— Это совершенно разные вещи, — сказала Зази.
— Где-то ты права.
— Странный вы человек, — сказала Зази. — Сами толком не знаете, что думаете. Наверное, это страшно утомительно. У вас поэтому все время такой серьезный вид?
Шарль снизошел до улыбки.
— Ну а я бы вам понравилась?
— Ты еще ребенок.
— Некоторые уже в пятнадцать лет выходят замуж, даже в четырнадцать. Есть мужчины, которым это нравится.
— Ну а я? Я бы тебе понравился?
— Конечно, нет, — простодушно ответила Зази.
Откушав этой фундаментальной истины, Шарль сделал следующее заявление:
— Странно, что тебе в твоем возрасте такое приходит в голову.
— Действительно странно, я и сама не знаю, откуда все это берется.
— Ну этого я не могу тебе сказать.
— Почему люди говорят именно то, что говорят, а не что-нибудь другое?
— Если б человек говорил не то, что хочет сказать, его б никто не понял.
— А вы всегда говорите то, что хотите сказать, чтоб вас поняли? ...(Жест.)
— Все-таки совсем не обязательно говорить то, что говоришь, можно было бы сказать что-нибудь совсем другое.
...(Жест.)
— Ну ответьте мне, скажите хоть что-нибудь!
— У меня от тебя голова болит, и вообще ты меня ни о чем не спрашиваешь.
— Нет, спрашиваю! Просто вы не знаете, что ответить.
— По-моему, я еще не готов к семейной жизни, — задумчиво сказал Шарль.
— Вы же понимаете, — сказала Зази, — не все женщины задают такие вопросы, как я.
— «Не все женщины»! Нет, вы только послушайте! Не все женщины! Да ты еще совсем ребенок.
— Нет уж, извините, я уже достигла половой зрелости.
— Хватит. Это уже совсем непристойно.
— Чего тут непристойного? Это жизнь.
— Хорошенькая жизнь!
Пощипывая усы, он опять вяло уставился на Сакре-Кер.

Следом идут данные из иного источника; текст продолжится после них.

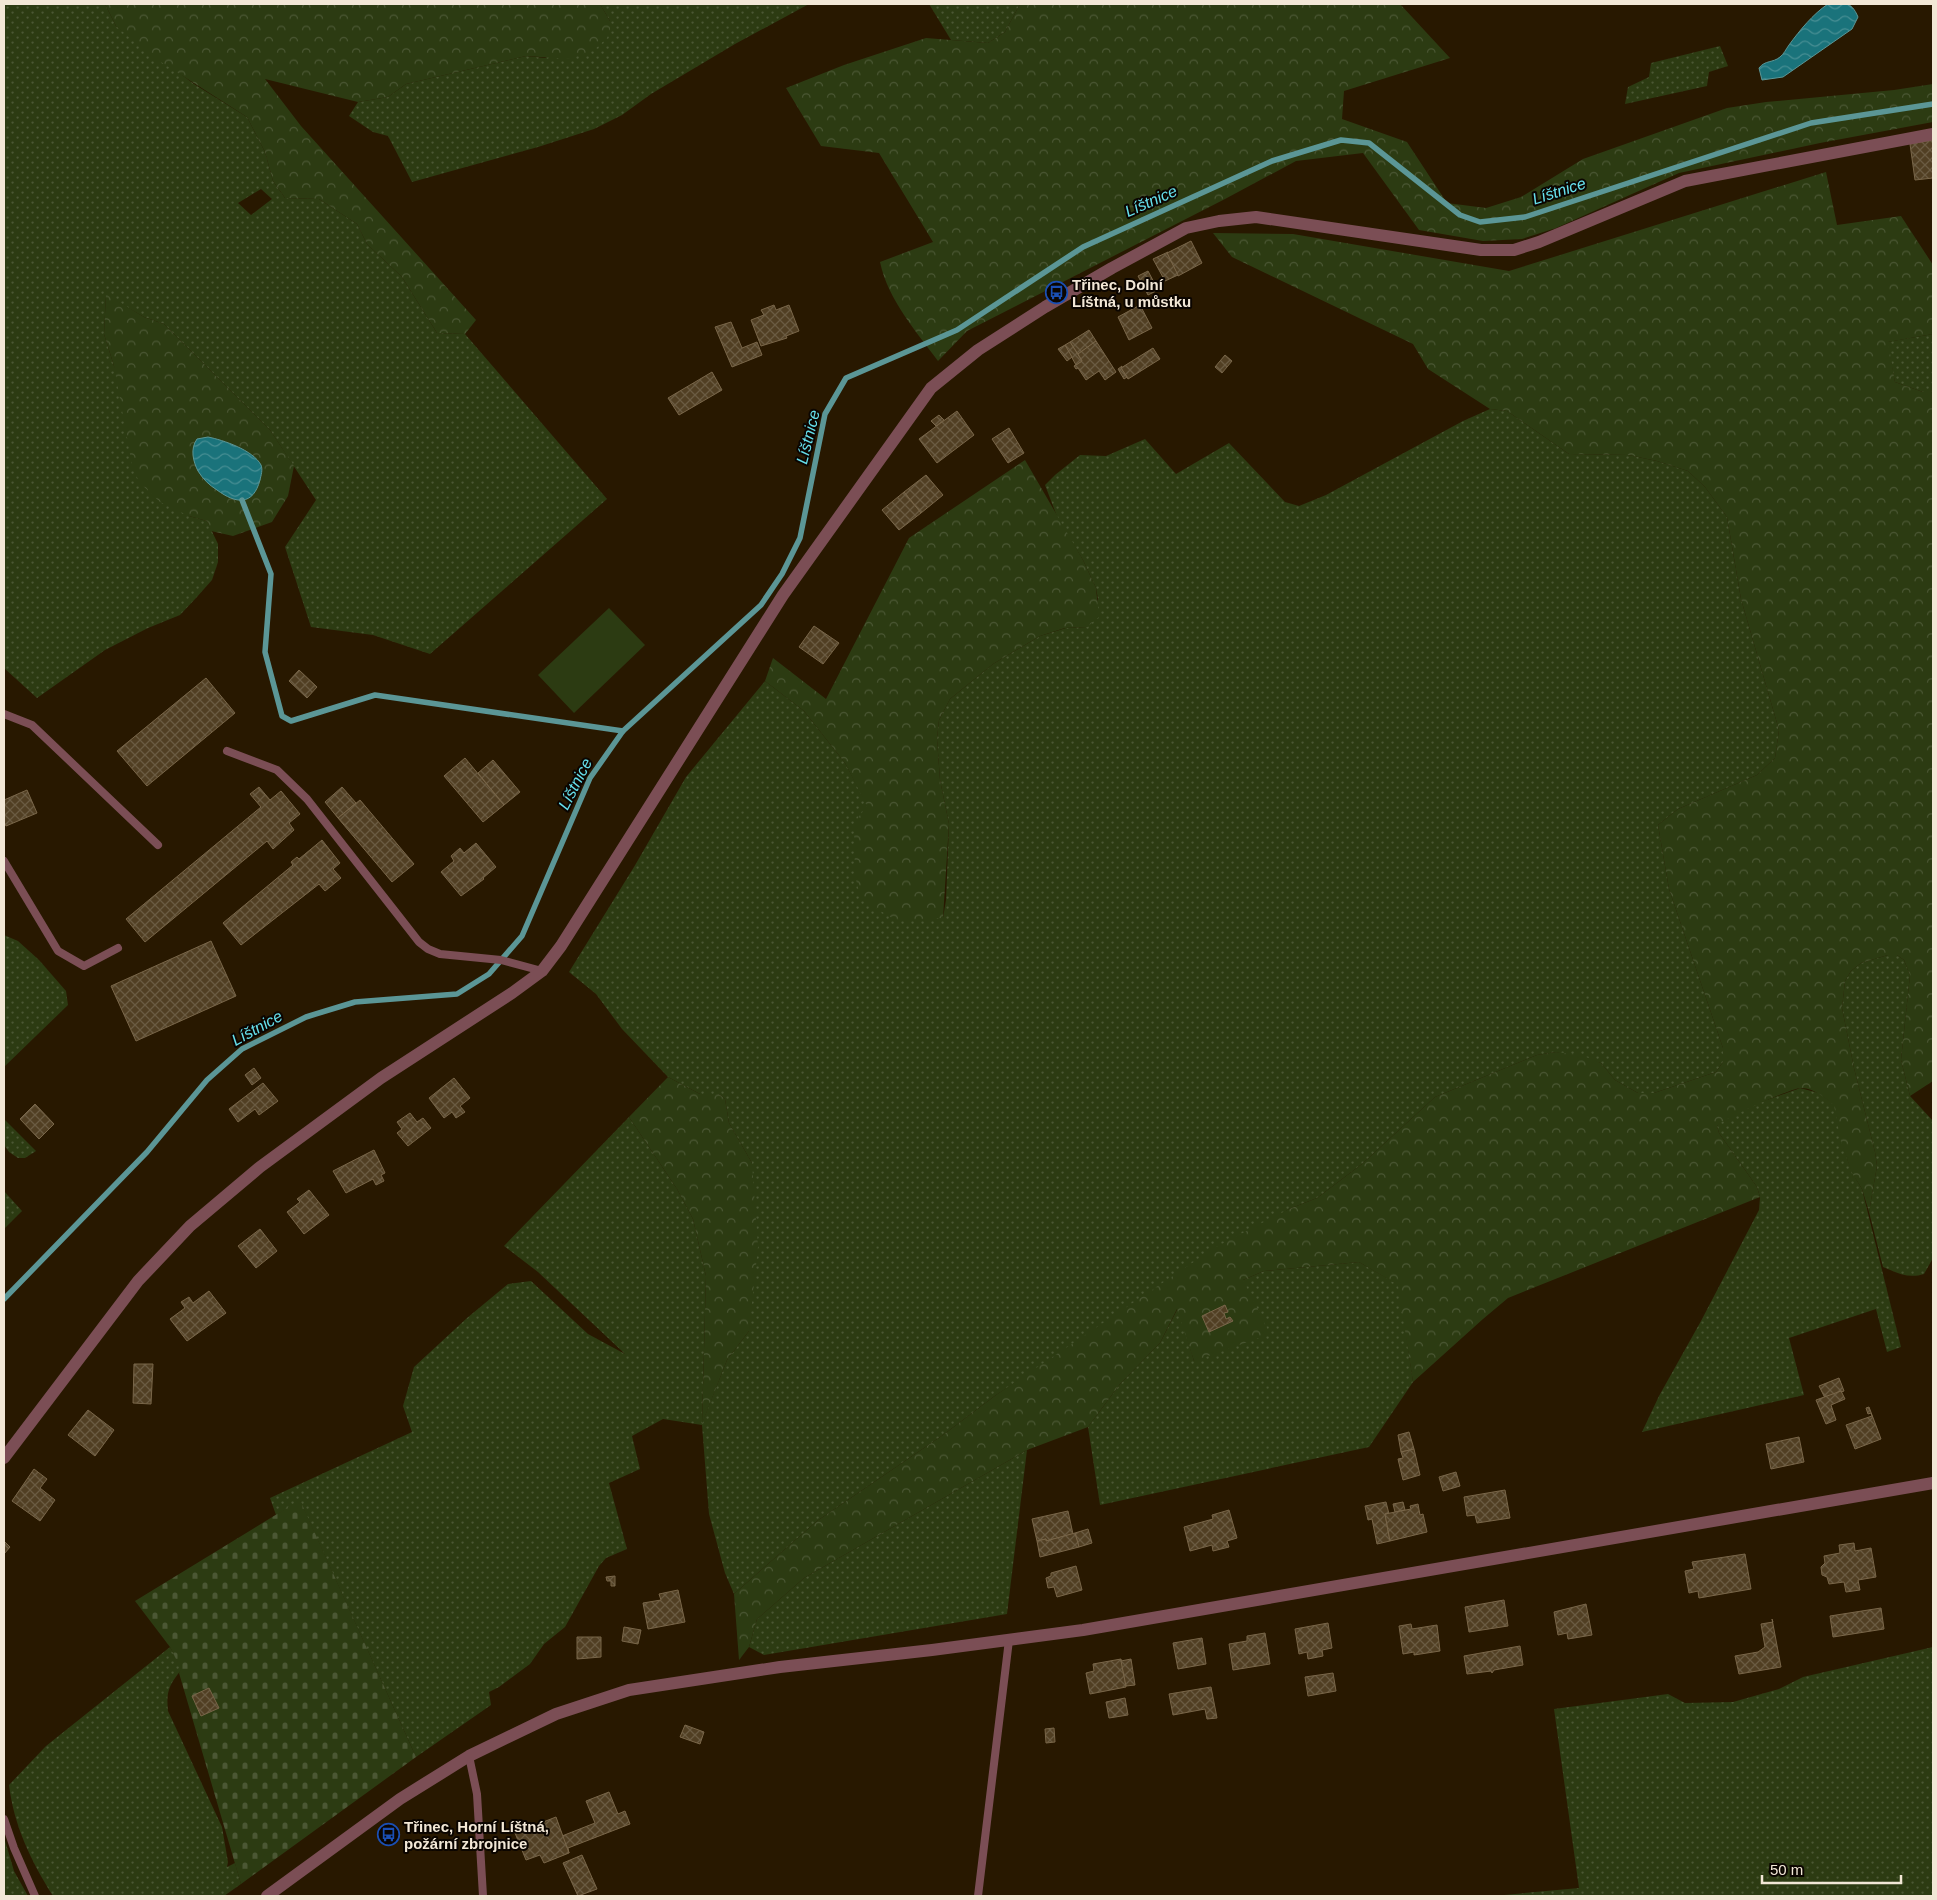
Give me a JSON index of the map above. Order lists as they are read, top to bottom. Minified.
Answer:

— У кого-кого, а у вас должен быть богатый жизненный опыт. Говорят, в такси чего только не насмотришься.
— Откуда ты взяла?
— Это я в нашей газете прочитала, в «Воскресном санмонтронце», очень клевая газетенка, даже для провинции: там все есть, и знаменитые любовные истории, и гороскоп, в общем — все. Ну и вот там писали, что шоферы какой только сессуальности не повидали, всех видов, всех сортов. Начиная с пассажирок, которые хотят расплачиваться натурой. С вами такое часто бывало?
— Ладно! Хватит!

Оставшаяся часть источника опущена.